STRUKTUR,KESADARAN DAN PERAN MORAL
DAN APLIKASINYA DALAM PENDIDIKAN
(EMILE DURKHIEM)
MAKALAH
UNTUK MEMENUHI TUGAS MATAKULIAH
Sosiologi dan Antropologi Pendidikan
yang dibina oleh Dra. Elia Flurentin, M.Pd
Oleh
Kelompok 2
Hendhika Setyatama (110111409597)
Meru Irawan (110111409566)
Novia Damayanti (110111409568)
Siska Wulandari (110111409584)
Tri Mei Kusumawati (110111409538)
UNIVERSITAS NEGERI MALANG
FAKULTAS ILMU PENDIDIKAN
PRODI BIMBINGAN DAN
KONSELING
Oktober 2011
DAFTAR ISI
BAB I
PENDAHULUAN
1.1 Latar
Belakang
Teori fungsionalisme struktural adalah suatu
bangunan teori yang paling besar pengaruhnya dalam ilmu sosial di abad
sekarang. Tokoh-tokoh yang pertama kali mencetuskan fungsional yaitu August
Comte, Emile Durkheim dan Herbet Spencer. Pemikiran structural fungsional
sangat dipengaruhi oleh pemikiran biologis yaitu menganggap masyarakat sebagai
organisme biologis yaitu terdiri dari organ-organ yang saling ketergantungan,
ketergantungan tersebut merupakan hasil atau konsekuensi agar organisme
tersebut tetap dapat bertahan hidup. Sama halnya dengan pendekatan lainnya
pendekatan structural fungsional ini juga bertujuan untuk mencapai keteraturan
sosial.
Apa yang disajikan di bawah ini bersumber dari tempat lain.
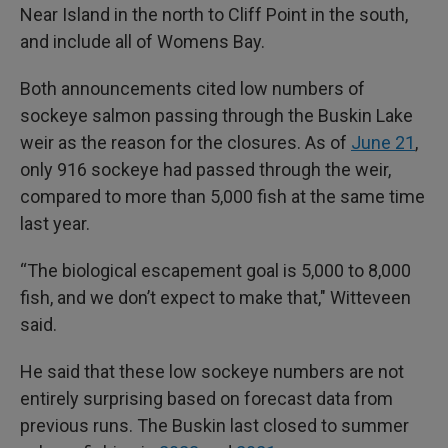
Near Island in the north to Cliff Point in the south,
and include all of Womens Bay.
Both announcements cited low numbers of
sockeye salmon passing through the Buskin Lake
weir as the reason for the closures. As of
June 21
,
only 916 sockeye had passed through the weir,
compared to more than 5,000 fish at the same time
last year.
“The biological escapement goal is 5,000 to 8,000
fish, and we don’t expect to make that," Witteveen
said.
He said that these low sockeye numbers are not
entirely surprising based on forecast data from
previous runs. The Buskin last closed to summer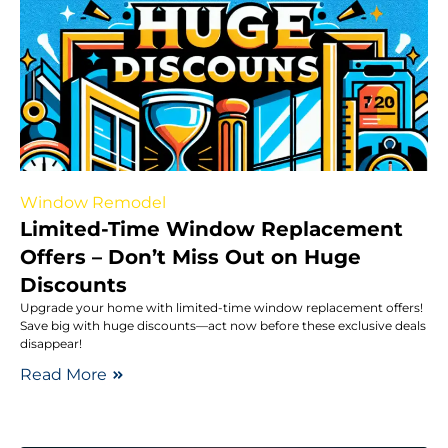
Window Remodel
Limited-Time Window Replacement
Offers – Don’t Miss Out on Huge
Discounts
Upgrade your home with limited-time window replacement offers!
Save big with huge discounts—act now before these exclusive deals
disappear!
Read More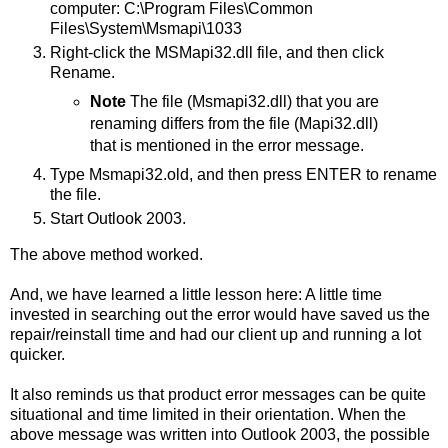
computer: C:\Program Files\Common
Files\System\Msmapi\1033
Right-click the MSMapi32.dll file, and then click
Rename.
Note
The file (Msmapi32.dll) that you are
renaming differs from the file (Mapi32.dll)
that is mentioned in the error message.
Type Msmapi32.old, and then press ENTER to rename
the file.
Start Outlook 2003.
The above method worked.
And, we have learned a little lesson here: A little time
invested in searching out the error would have saved us the
repair/reinstall time and had our client up and running a lot
quicker.
It also reminds us that product error messages can be quite
situational and time limited in their orientation. When the
above message was written into Outlook 2003, the possible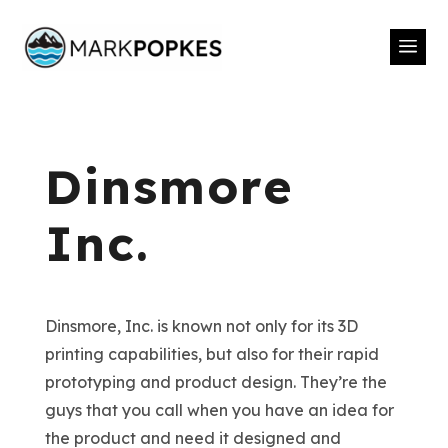
a
Dinsmore
Inc.
Dinsmore, Inc. is known not only for its 3D
printing capabilities, but also for their rapid
prototyping and product design. They’re the
guys that you call when you have an idea for
the product and need it designed and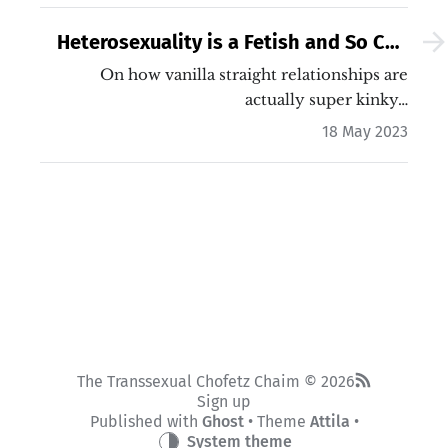
Heterosexuality is a Fetish and So Can
You
On how vanilla straight relationships are
actually super kinky…
18 May 2023
The Transsexual Chofetz Chaim © 2026
Sign up
Published with
Ghost
• Theme
Attila
•
System theme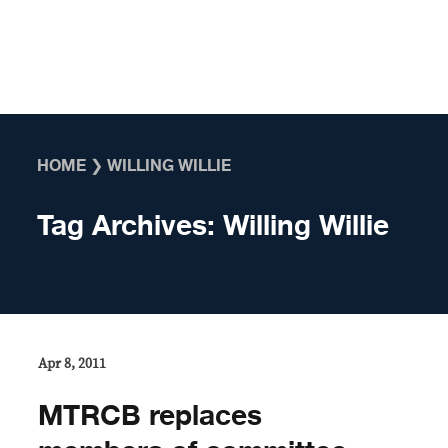
Skip to content
HOME
❯
WILLING WILLIE
Tag Archives:
Willing Willie
Apr 8, 2011
MTRCB replaces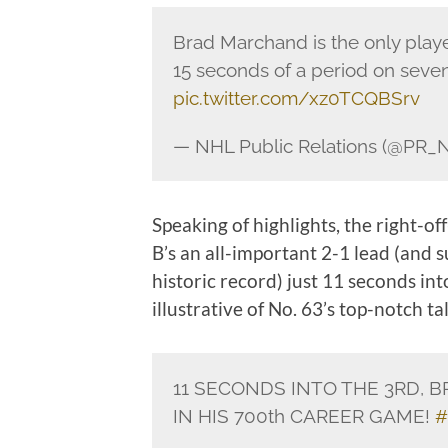
Brad Marchand is the only playe
15 seconds of a period on seve
pic.twitter.com/xz0TCQBSrv
— NHL Public Relations (@PR_
Speaking of highlights, the right-off
B’s an all-important 2-1 lead (and 
historic record) just 11 seconds int
illustrative of No. 63’s top-notch t
11 SECONDS INTO THE 3RD, 
IN HIS 700th CAREER GAME!
#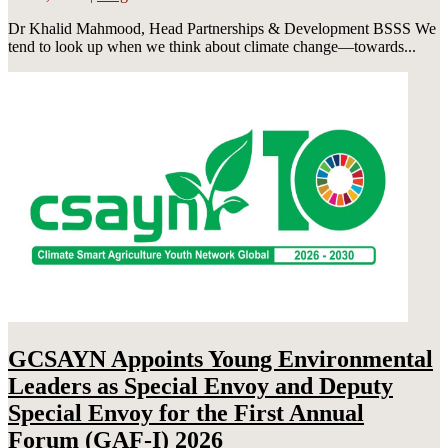
Dr Khalid Mahmood, Head Partnerships & Development BSSS We
tend to look up when we think about climate change—towards...
GCSAYN Appoints Young Environmental
Leaders as Special Envoy and Deputy
Special Envoy for the First Annual
Forum (GAF-I) 2026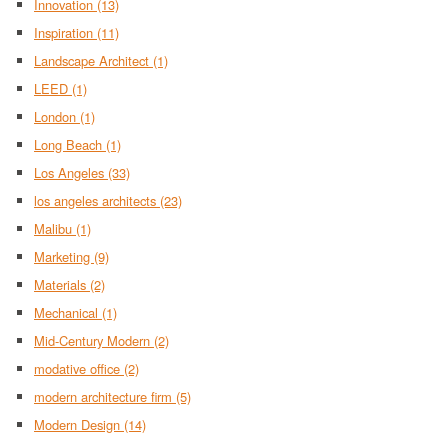
Innovation
(13)
Inspiration
(11)
Landscape Architect
(1)
LEED
(1)
London
(1)
Long Beach
(1)
Los Angeles
(33)
los angeles architects
(23)
Malibu
(1)
Marketing
(9)
Materials
(2)
Mechanical
(1)
Mid-Century Modern
(2)
modative office
(2)
modern architecture firm
(5)
Modern Design
(14)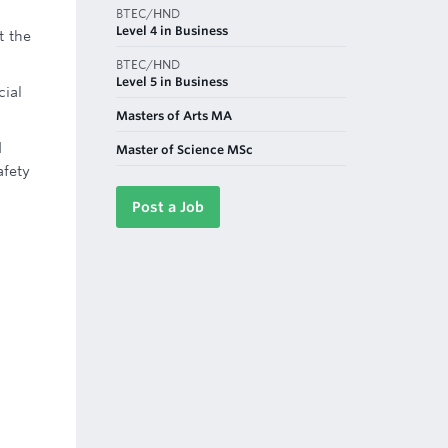
BTEC/HND
Level 4 in Business
t the
BTEC/HND
Level 5 in Business
cial
Masters of Arts MA
d
Master of Science MSc
afety
Post a Job
d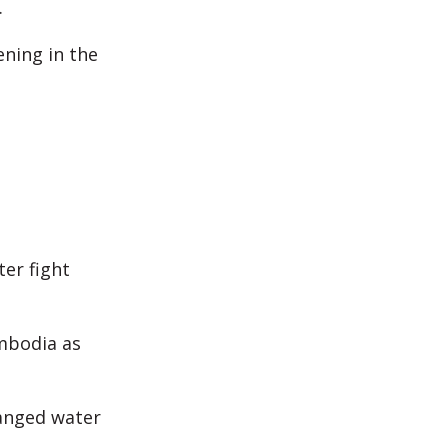
.
ening in the
ter fight
mbodia as
anged water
Teori struktural fungsional ini awalnya berangkat dari pemikiran Emile
Durkheim, dimana pemikiran Durkheim ini dipengaruhi oleh Auguste Comte dan
Herbert Spencer.
1.2 Masalah atau Topik Bahasan
Masalah yang
akan dibahas pada makalah ini adalah struktur, kesadaran, dan peran moral
dan aplikasinya dalam pendidikan.
1.3 Tujuan
Makalah ini
dibuat dengan tujuan supaya kita dapat memahami lebih dalam tentang struktur,
kesadaran, dan peran moral.
BAB II
PEMBAHASAN
2.1 Pengertian
struktur, kesadaran, dan peran moral.
Teori fungsional dan struktural adalah salah satu teori
komunikasi yang masuk dalam kelompok teori umum atau general theories
(Littlejohn, 1999), ciri utama teori ini adalah adanya kepercayaan pandangan
tentang berfungsinya secara nyata struktur yang berada di luar diri pengamat.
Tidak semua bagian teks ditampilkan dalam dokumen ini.